## WHAT TO DO:
In the text about cooking snow geese, what is the estimated size of today's mid-continent population of light geese?

## GIVEN TEXT:
---------------

And test them he has, although calling Doheny merely a taste-tester wouldn't be completely accurate. He's more like a mad scientist—in how he cleans his snow geese, and how he prepares them. He's meticulous about everything (his wife says he's anal) and utilizes nearly every part of the goose. Bottom line: no cooking technique is off the table, no time too much to perfect his craft and the birds' taste.
Doheny, who someday would like to open his own butcher shop specializing in waterfowl and other wild game, says he occasionally takes wild-game cookery a little far. "Well, there was the time when I asked my wife if I could turn my side of the garage into a smoke house. She gave me The Look, and every married man knows The Look. I dropped the idea before she hired a divorce lawyer."
There is perhaps no better time for hunters to fill their freezers with snow geese and hone their waterfowl cooking skills. For example, the mid-continent population of light geese, which migrates throughout the Mississippi and Central Flyways, has climbed from its historic average of 1.5 million birds to an estimated 5 to 15 million today. Snow geese are so overpopulated they are destroying their fragile arctic breeding grounds, as well as their increasingly fragile wintering habitat.

---------------

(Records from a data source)
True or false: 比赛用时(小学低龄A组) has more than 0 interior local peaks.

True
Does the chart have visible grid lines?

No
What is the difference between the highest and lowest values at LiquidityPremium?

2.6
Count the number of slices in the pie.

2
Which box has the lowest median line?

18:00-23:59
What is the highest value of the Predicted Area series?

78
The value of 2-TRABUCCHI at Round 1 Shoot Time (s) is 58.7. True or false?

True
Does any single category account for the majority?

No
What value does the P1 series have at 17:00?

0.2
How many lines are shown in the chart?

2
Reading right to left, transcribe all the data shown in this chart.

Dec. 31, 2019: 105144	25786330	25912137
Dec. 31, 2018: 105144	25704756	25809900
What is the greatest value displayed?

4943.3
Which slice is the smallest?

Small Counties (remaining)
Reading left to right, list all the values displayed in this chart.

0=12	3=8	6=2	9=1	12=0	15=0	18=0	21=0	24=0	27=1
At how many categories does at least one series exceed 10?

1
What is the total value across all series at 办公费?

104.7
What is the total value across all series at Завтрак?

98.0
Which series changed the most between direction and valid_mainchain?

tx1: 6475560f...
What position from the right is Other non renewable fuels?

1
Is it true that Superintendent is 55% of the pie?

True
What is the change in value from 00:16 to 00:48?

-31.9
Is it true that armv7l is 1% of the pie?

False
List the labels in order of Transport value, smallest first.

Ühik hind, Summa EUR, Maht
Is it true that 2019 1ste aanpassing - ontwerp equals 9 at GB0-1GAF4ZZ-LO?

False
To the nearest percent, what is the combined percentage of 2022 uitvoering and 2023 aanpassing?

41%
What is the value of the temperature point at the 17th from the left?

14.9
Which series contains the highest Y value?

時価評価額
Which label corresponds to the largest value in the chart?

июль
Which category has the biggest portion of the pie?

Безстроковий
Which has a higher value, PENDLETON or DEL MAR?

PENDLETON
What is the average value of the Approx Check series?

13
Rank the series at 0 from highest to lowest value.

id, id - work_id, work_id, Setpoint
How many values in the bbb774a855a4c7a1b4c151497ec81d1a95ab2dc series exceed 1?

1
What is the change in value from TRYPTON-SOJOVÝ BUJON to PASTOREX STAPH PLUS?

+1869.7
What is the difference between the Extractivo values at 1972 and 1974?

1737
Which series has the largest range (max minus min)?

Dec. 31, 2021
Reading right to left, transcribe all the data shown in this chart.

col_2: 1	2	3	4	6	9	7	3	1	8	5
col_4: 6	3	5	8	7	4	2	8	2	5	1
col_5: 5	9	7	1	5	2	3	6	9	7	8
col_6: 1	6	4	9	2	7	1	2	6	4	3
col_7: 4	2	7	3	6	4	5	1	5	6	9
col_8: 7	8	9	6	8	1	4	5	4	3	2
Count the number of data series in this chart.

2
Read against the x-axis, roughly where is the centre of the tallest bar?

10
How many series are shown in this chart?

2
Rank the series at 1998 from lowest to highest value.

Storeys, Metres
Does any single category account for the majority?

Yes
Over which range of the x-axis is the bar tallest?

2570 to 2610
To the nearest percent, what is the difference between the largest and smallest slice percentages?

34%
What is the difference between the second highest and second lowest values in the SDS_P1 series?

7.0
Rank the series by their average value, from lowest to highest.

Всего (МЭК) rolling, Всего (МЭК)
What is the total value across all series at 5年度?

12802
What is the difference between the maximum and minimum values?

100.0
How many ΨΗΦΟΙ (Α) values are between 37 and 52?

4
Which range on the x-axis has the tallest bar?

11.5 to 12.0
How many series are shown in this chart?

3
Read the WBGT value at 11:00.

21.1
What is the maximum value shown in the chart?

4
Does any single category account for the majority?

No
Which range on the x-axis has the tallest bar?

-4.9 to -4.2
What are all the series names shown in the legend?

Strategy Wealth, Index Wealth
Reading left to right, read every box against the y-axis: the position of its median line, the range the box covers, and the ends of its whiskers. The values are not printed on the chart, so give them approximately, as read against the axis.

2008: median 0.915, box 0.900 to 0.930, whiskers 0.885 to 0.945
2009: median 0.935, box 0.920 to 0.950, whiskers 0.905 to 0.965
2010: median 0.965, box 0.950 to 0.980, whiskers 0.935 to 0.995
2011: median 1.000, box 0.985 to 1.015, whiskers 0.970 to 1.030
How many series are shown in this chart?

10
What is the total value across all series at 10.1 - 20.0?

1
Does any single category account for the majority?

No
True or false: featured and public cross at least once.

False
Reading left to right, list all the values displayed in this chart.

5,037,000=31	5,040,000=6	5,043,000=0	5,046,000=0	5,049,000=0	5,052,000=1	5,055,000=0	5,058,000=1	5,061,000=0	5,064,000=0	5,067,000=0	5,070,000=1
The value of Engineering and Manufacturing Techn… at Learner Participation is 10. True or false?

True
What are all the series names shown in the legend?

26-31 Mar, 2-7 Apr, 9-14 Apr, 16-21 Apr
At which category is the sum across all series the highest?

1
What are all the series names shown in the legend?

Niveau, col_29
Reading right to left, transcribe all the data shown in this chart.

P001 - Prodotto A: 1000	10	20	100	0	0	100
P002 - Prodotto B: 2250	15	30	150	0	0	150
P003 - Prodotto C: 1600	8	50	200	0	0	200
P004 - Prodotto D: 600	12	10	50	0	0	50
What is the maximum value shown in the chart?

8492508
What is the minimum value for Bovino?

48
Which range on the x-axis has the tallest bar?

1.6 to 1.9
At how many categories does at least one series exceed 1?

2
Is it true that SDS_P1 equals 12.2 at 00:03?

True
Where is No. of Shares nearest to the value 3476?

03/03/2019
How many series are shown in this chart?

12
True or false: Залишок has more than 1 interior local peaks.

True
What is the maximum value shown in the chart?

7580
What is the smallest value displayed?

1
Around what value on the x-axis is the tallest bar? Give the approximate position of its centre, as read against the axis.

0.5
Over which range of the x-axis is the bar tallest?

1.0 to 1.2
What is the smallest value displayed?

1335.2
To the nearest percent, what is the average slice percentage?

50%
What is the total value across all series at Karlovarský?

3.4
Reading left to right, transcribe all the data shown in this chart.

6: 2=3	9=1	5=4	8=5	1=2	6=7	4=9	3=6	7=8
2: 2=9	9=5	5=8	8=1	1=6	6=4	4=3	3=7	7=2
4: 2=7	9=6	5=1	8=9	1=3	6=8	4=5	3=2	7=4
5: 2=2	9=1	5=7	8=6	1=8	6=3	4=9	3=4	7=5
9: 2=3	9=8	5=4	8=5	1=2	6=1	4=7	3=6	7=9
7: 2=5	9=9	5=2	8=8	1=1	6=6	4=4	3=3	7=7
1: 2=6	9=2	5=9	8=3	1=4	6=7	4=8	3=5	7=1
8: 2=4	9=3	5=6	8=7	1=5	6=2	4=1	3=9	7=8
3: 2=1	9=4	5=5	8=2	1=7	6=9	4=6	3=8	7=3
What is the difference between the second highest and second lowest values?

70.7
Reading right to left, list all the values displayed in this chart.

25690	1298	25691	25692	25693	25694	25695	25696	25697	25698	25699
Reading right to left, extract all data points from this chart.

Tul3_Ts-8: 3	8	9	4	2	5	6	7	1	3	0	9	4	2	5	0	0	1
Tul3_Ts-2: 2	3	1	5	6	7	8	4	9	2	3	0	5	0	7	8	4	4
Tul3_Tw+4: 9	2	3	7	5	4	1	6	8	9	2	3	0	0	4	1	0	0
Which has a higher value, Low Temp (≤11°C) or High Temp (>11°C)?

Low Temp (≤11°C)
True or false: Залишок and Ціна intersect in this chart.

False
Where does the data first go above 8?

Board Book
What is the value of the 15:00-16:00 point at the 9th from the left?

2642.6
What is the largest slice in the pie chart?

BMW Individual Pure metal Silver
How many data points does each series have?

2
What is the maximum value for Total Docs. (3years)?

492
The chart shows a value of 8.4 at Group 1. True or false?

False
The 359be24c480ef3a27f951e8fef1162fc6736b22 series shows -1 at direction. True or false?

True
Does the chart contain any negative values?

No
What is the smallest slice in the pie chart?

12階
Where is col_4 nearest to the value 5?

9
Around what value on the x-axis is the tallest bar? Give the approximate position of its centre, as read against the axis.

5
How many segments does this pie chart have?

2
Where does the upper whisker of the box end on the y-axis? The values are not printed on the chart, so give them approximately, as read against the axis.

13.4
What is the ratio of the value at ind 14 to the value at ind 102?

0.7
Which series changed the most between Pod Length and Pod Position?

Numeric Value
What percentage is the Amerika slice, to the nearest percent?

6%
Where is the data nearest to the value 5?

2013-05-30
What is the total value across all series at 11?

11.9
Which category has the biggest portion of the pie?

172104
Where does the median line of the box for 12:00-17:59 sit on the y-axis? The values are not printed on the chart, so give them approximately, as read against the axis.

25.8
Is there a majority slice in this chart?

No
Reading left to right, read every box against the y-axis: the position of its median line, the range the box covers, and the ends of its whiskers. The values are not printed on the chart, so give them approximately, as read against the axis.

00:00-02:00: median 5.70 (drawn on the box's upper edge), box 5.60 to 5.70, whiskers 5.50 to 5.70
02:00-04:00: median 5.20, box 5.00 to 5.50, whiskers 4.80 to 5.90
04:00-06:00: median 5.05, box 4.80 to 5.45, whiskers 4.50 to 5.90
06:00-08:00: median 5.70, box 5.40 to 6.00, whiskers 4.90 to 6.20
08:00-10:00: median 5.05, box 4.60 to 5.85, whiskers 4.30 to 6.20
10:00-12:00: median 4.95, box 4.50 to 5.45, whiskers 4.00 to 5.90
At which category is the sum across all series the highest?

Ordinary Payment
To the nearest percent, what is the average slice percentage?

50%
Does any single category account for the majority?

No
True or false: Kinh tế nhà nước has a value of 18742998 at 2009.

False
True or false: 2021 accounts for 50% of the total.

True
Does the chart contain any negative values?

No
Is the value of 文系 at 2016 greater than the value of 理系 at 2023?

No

---------------

## COMPLETED TASK:
An estimated 5 to 15 million birds.